# Task statement
Counting only lines that contain the string "flat", how many are there in the data? Say the number alone.
#### Dataset ####
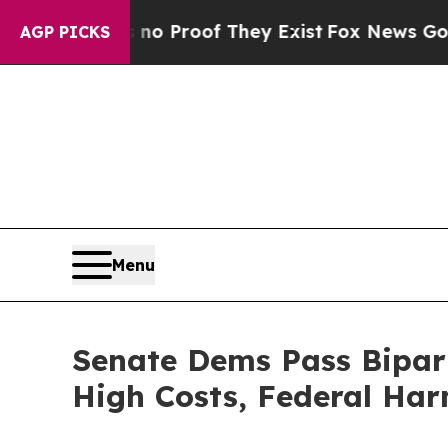
 Offers no Proof They Exist
Fox News Goes Quiet
AGP PICKS
Menu
Senate Dems Pass Bipart
High Costs, Federal Ha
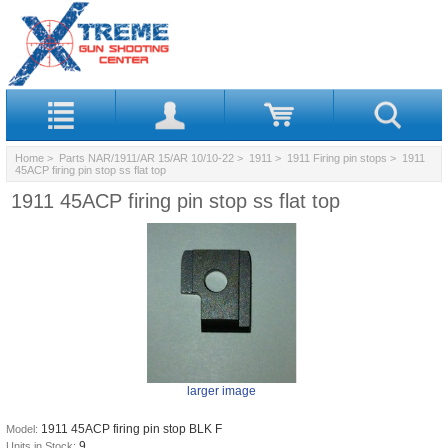
Home
>
Parts NAR/1911/AR 15/AR 10/10-22
>
1911
>
1911 Firing pin stops
> 1911
45ACP firing pin stop ss flat top
1911 45ACP firing pin stop ss flat top
larger image
1911 45ACP firing pin stop BLK F
Model:
9
Units in Stock:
####
# Result
2